Pedro Marqués de Armas
No me gusta esa idea de una Cuba fotogénica. Entre otras cosas, porque la suma de todas esas instantáneas fruto del turismo revolucionario no fue sino el telón de acero de una realidad que, pese a su cancelación, existía. Solo algo que pueda llamarse lo irrevelable o lentilla negra -y que estaría todavía por agruparse y ser debidamente catalogado- podría dar cuenta de ese archivo secuestrado por la propaganda y el control policial, o bien abortado por falta de medios elementales.
Cabrían aquí, cómo no, las fotos de fusilados
y “mercenarios”, las de Camarioca y los vuelos de la libertad, las del Mariel y
el maleconazo, como también, las pocas de la UMAP, y las por desgracia no muy
abundantes de escuelas al campo, rayanas en la mansedumbre, cuanto no en lo roído
del entusiasmo. Sumémosle, si se quiere, bodas, quinces y cumpleaños
socialistas.
Al margen de las anteriores, hay otro grupo exclusivo y es aquel que da cuenta de lo feo. Lo feo, mientras más involuntario, mejor; y lo feo totalitario se lleva siempre las palmas.
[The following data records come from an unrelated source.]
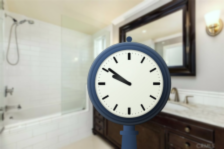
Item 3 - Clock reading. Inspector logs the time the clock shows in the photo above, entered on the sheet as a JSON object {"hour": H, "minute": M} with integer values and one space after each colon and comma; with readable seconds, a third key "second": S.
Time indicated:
{"hour": 9, "minute": 51}
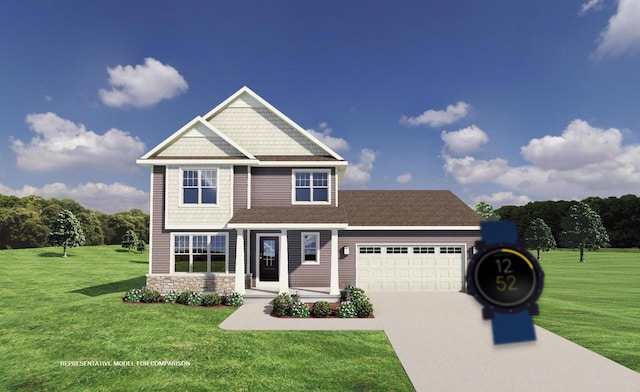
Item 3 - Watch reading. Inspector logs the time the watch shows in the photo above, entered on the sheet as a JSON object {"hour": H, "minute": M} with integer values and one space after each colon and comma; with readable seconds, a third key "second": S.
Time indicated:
{"hour": 12, "minute": 52}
Se trata en todos los casos de imágenes autorizadas o publicables, y por tanto plenas de garantía, con el añadido de su carácter inocuo -esto es, falsamente inocente- dentro de la arcadia revolucionaria. En otros términos: fotografías anti-épicas, especialmente anti-sensuales.
Antiestéticas en sí, chambonas -y dejamos acá solo una muestra mínima-, las elegidas pertenecen al fotógrafo hispano mexicano Pedro Meyer. Son estas la del trabajador que ha perdido los dientes pero que sonríe sin vacilación; la del negrito setentero en plataformas que ostenta su grabadora contra el tedio; y la de esas púberes que hacen su clase de Educación Física como parte del más estricto y ordinario programa escolar.
Por su parte, la miliciana de guardia con un
fusil casi más grande que ella y muerta de aburrimiento delante de unas
vidrieras que han perdido todo glamour, corresponde a la parte anterior: al beginning process. Su relación con la historia es todavía grave, aunque ya apenas mordiente, y no por gusto anuncia el fin de la sensualidad.
Si Burt Gliin, Agnès Varda, Göksin Sipahioglu,
y otros muchos, atrapan combatientes bien integradas al paisaje y en armonía con
sus armas de reglamento; a Cartier Bresson toca registrar, a su paso por la
isla en 1964, la debacle de esa postura.
Verdad que no se lo propone pero lo logra en algunas de sus imágenes, como la de ciertos milicianos rubios mirando a la cámara entre ateridos y temerosos; la de los funerales del Benny Moré -donde la sensualidad de pueblo se contorsiona en extraña cadeneta bajo un letrero no menos expresivo- y, por supuesto, ésta: la miliciana de guardia.
El declive hacia lo feo es aquí total, pues
conjuga el exterior y el interior burgués (vidriera y sillita), con lo impropio
de un entorno cada vez más agreste y desencantado: se diría el cadáver de la
revolución in status nascendi.
Caída perentoria, ruina en anticipo. Un corazón
de papel los corona. Y desde luego la noche, escasamente iluminada.